Für die Behörden ist es die zentrale Regel, um die Ausbreitung des Coronavirus einzudämmen. Gleich als zweiter Satz steht sie in der bayerischen Infektionsschutzmaßnahmenverordnung: "Wo immer möglich, ist ein Mindestabstand zwischen zwei Personen von 1,5 m einzuhalten." Ministerpräsident Markus Söder (CSU) hat dieses Distanzgebot einmal die "mit Abstand wirksamste Maßnahme" genannt. Doch so bedeutsam und einschneidend die Vorschrift für jeden ist, ganz klar formuliert ist sie nicht. Juristisch gesehen ist der Mindestabstand etwas mysteriös.

In Bayern gilt das Distanzgebot seit mehr als zwei Monaten, seit dem 21. März. Und es ist an sich umfassend angelegt: Es gilt für jeden in jeder Situation, im öffentlichen wie im privaten Raum, draußen wie drinnen. Mit einer vage formulierten Einschränkung: "wo immer möglich". Denn es gibt ja Situationen, wo man so viel nicht halten kann: in der Pflege, beim Friseur, in der Krippe zwischen Kindern und Erzieherinnen.

Für Kindertagesstätten zum Beispiel gibt es daher die offizielle Empfehlung, zumindest dann eine Maske zu tragen, wenn wie beim Wickeln absehbar ist, dass der Mindestabstand unterschritten wird. Eine zweite wichtige Einschränkung des Abstandsgebots ist die eigene Wohnung: Innerhalb einer Familie ist die Gefahr einer Infektion mit dem Coronavirus ohnehin so groß, dass es kaum verhältnismäßig wäre, den Mindestabstand vorzuschreiben. Weshalb von vielen Kontakteinschränkungen die Mitglieder des eigenen "Hausstands", wie der Jurist sagt, ausgenommen sind.

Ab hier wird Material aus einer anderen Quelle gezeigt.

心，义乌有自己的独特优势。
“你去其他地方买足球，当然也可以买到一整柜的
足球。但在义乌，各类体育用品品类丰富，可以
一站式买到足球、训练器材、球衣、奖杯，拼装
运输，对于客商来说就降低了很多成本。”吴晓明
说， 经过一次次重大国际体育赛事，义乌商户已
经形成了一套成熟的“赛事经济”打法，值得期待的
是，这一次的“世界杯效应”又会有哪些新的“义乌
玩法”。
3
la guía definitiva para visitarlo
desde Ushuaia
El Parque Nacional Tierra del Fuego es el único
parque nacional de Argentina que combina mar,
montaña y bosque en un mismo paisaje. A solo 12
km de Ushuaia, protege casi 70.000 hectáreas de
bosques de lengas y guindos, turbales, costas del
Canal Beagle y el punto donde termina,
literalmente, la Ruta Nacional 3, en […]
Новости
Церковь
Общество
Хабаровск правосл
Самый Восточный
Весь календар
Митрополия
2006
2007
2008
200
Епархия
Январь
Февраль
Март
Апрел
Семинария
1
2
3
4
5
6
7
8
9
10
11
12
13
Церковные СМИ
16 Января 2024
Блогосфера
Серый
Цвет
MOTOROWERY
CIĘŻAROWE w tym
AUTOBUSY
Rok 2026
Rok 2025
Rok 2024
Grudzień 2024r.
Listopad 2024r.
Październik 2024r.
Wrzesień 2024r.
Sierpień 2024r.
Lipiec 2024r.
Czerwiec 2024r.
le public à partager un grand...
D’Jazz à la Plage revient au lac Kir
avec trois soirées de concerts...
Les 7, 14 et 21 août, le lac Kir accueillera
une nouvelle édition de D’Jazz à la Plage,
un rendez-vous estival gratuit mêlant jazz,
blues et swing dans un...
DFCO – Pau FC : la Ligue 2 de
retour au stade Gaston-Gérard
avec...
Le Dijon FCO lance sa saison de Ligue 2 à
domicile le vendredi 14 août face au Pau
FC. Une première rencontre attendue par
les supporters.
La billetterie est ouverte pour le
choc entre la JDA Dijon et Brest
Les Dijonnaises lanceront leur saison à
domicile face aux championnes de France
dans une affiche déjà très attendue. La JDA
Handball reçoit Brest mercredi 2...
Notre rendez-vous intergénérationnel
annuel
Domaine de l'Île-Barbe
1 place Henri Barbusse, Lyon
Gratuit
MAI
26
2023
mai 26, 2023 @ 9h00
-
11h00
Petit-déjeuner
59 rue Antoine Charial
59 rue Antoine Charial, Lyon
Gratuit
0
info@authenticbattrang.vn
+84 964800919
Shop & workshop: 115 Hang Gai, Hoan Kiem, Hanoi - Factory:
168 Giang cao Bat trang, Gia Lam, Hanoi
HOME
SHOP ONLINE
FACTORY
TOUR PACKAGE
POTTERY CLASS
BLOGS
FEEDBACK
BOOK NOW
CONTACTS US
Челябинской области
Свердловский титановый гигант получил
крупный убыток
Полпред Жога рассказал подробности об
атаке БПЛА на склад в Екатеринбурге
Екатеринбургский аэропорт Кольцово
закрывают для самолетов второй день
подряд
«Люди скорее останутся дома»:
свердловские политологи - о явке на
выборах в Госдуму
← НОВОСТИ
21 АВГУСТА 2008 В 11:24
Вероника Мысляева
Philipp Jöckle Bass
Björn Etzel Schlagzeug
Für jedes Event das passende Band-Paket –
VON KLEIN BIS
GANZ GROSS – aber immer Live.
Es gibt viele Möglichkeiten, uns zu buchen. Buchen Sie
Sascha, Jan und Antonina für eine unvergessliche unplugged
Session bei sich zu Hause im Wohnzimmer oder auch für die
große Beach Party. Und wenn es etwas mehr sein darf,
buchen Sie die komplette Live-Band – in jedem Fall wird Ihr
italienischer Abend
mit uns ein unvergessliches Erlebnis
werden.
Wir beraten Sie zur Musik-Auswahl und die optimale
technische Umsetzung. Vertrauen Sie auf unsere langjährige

Seit dieser Woche darf auch die Gastronomie weitgehend ihre Dienste anbieten, und nun zeigt sich ein weiteres Mal, dass das Distanzgebot so absolut nicht ist, wie es der Verordnungstext vermuten lässt. Denn tatsächlich erlaubt der Staat dem Besitzer eines Restaurants Menschen zu bewirten, auch wenn diese den Mindestabstand nicht einhalten - so lange sie Verwandte sind oder höchstens zwei Hausständen angehören.

Der Wirte muss nur darauf achten, dass die nächste Gesellschaft mindestens 1,50 Meter weiter sitzt. Sitzen also zwei Freunde an einem Tisch, der ja in den seltensten Fällen 1,50 Meter breit ist, ist das erlaubt. Treffen sie sich bei einem daheim, um eine mitgebrachte Pizza zu verspeisen, müssten sie mehr Abstand halten. Oder: Treffen sich zwei Ehepaare zum Schafkopfen in einem Wirtshaus, ist das zulässig. Treffen sie sich daheim, bräuchten sie einen ziemlich großen Tisch und müssten sich die Spielkarten zuwerfen, um das Distanzgebot einzuhalten.

Ein Widerspruch? Nein, heißt es aus dem Gesundheits- wie dem Wirtschaftsministerium. Grundsätzlich gelte der Mindestabstand auch in der Gastronomie. Das Distanzgebot würde also in jedem dieser Fälle verletzt. Nur dass es der Staat in den Restaurants duldet ("auch um das Überleben der Gastronomen zu sichern", wie eine Sprecherin des Wirtschaftsministeriums sagt) und dass er es in Privatwohnungen schlicht nicht kontrolliert. In diesem Sinne sei die Vorgabe, überall und immer einen Mindestabstand von 1,50 Meter zu wahren, eher ein "Appell". Tatsächlich ist für Verstöße gegen den Mindestabstand im Bußgeldkatalog nichts vorgesehen.

Und es gibt noch eine weitere Ausnahme vom 1,5-Meter-Mindestabstand - allerdings eine schärfere Regelung: In Kirchen, Moscheen und anderen Orten religiöser Zusammenkünfte gilt sogar, dass sich niemand näher als zwei Meter kommen darf. Das liege am Hygienekonzept der Kirchen. Die hätten selbst den Abstand von zwei Metern vorgeschlagen, sagt eine Sprecherin des Gesundheitsministeriums.